In the video captured by a teenager, the girl in a bikini repeatedly cries out, "Call my momma!" as Casebolt pins her to the ground, only moments after drawing his handgun on other black teens. "On your face!" he yelled at the girl, amid screaming from a crowd of onlookers.
Casebolt has been placed on administrative leave. In a statement, the police department said the video "raised concerns that are being investigated."
The girl said Casebolt told her to walk away but forced her down after "he thought we were saying rude stuff to him," according to an interview she gave to television station KDFW.
"He grabbed me, twisted my arm on my back and shoved me in the grass and started pulling the back of my braids," Dajerria Becton, 15, said. "I was telling him to get off me because my back was hurting bad."
"I understand how he was feeling, everybody surrounding him," she said. "I don't think he should have pulled a gun out on 15-year-old kids."
Brandon Brooks, the teen who recorded the video, told KDFW that tensions rose after a white woman and a black teenager had an altercation. He said the white woman told the teen "to go back to Section 8 housing," a reference to federal housing aid given to low-income families.
Brooks said the officer was "out of line" and that he felt compelled to keep filming when Casebolt pulled out his gun.
"At that point, my heart did drop and I was scared that someone was going to get shot and possibly killed," he said.
McKinney Mayor Brian Loughmiller said city officials plan to meet with community leaders. "We really need to come together as a community," the mayor said.

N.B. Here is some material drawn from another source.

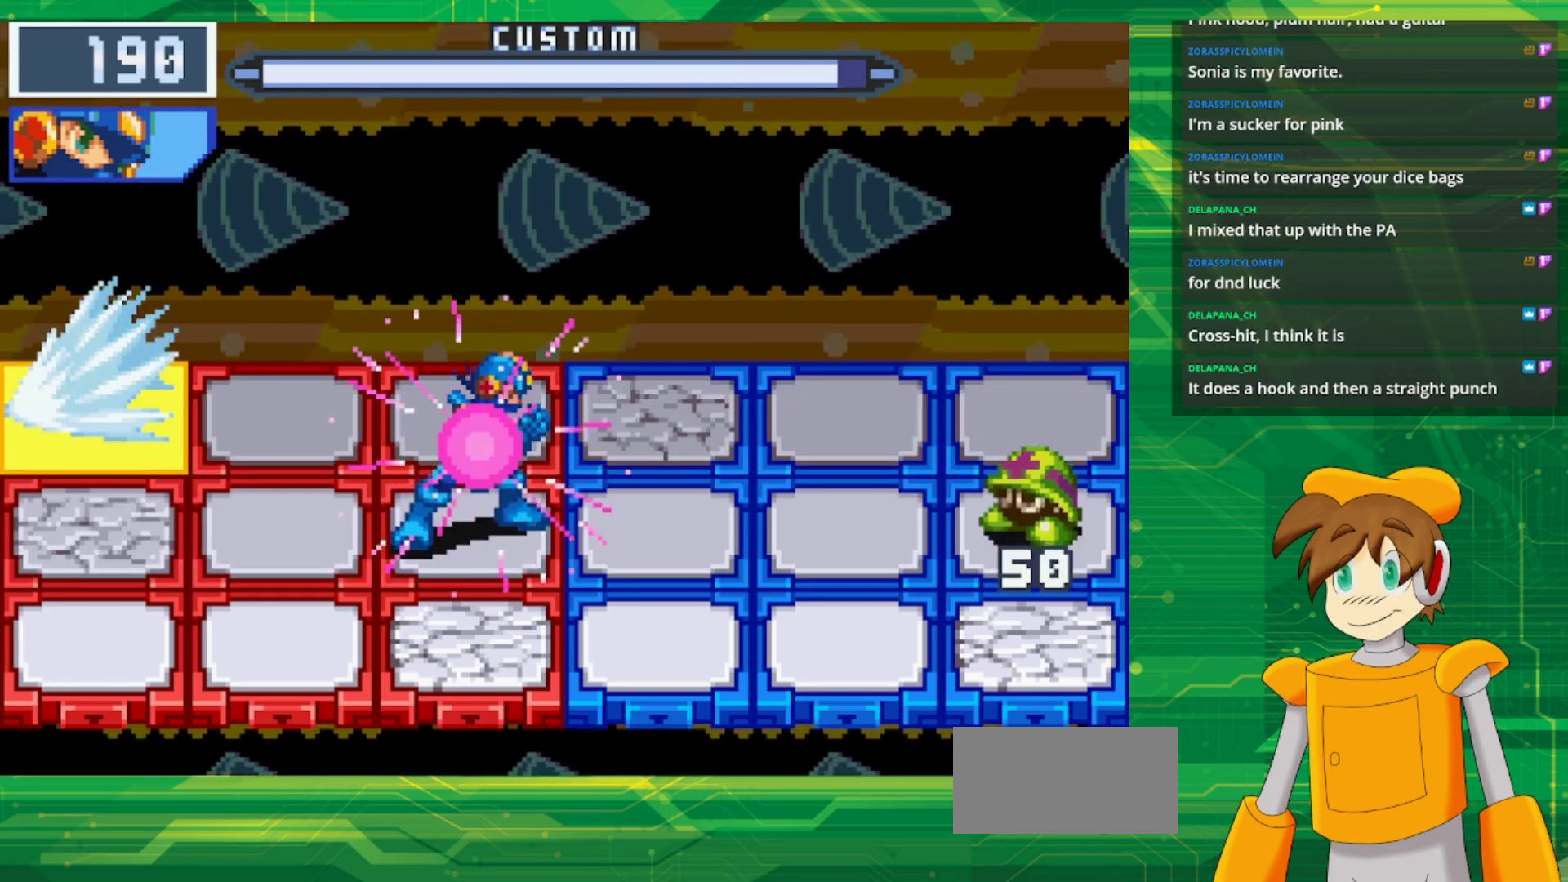
{"buttons": [], "events": [[250, "B", "up"]]}
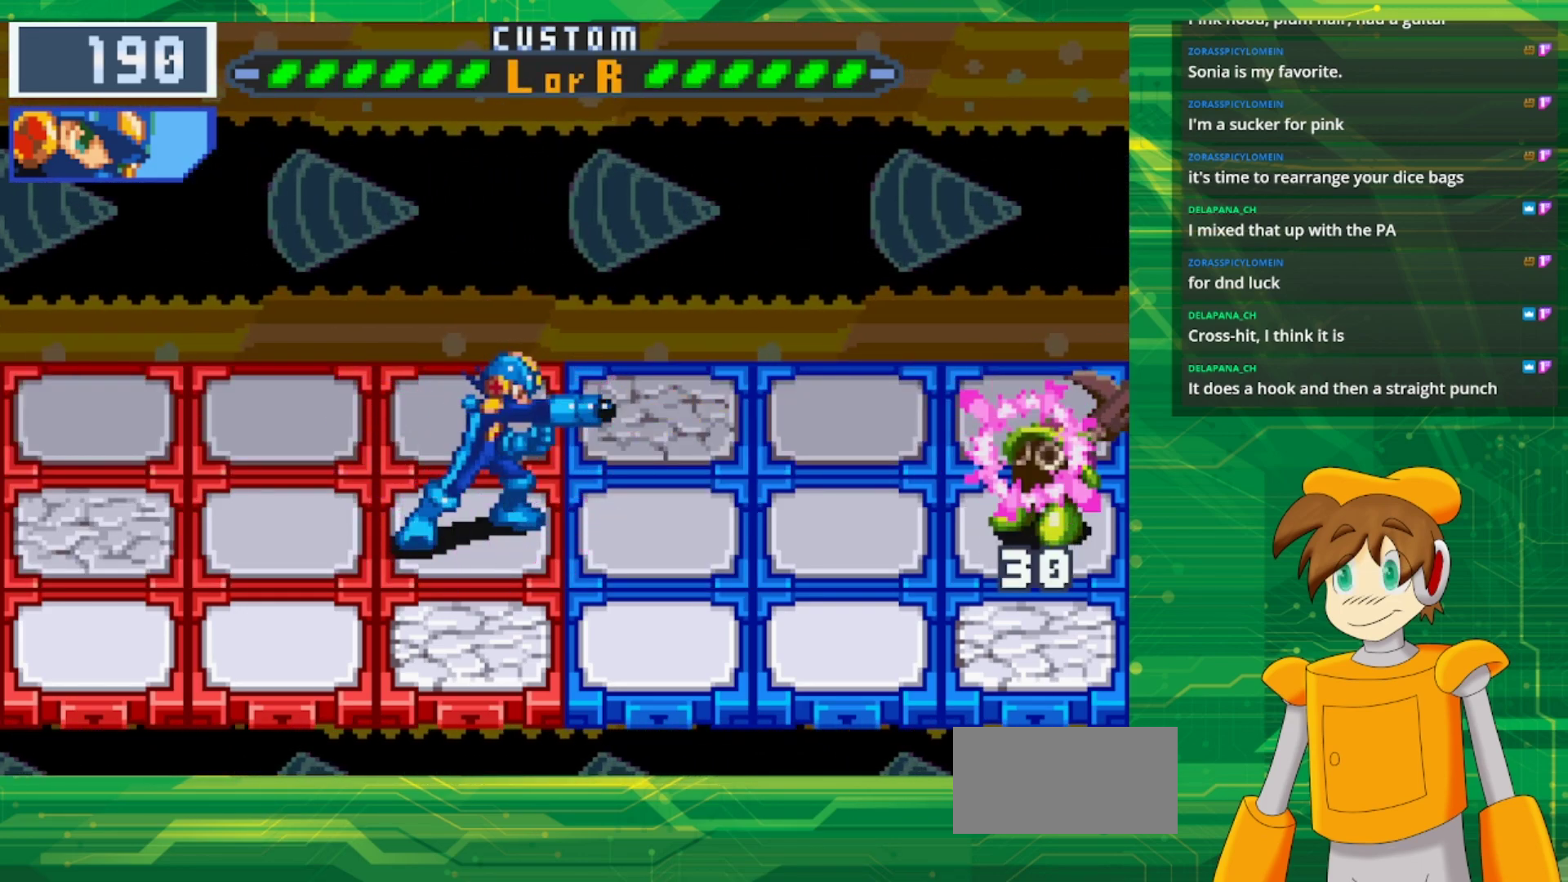
{"buttons": [], "events": []}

Most people were released, except for one man arrested for interference with the duties of a police officer and evading arrest, police said.
Casebolt was accused in a federal lawsuit of racial profiling and excessive force during a 2007 arrest. He and other officers arrested Albert Brown Jr., who authorities say was found with crack cocaine during a traffic stop. Brown, who is black, sued Casebolt and the officers, accusing them of forcibly searching him after pulling down his pants and slamming his head against a car hood. An attorney for Casebolt and the other officers denied Brown's accusations. The lawsuit was dismissed in 2009.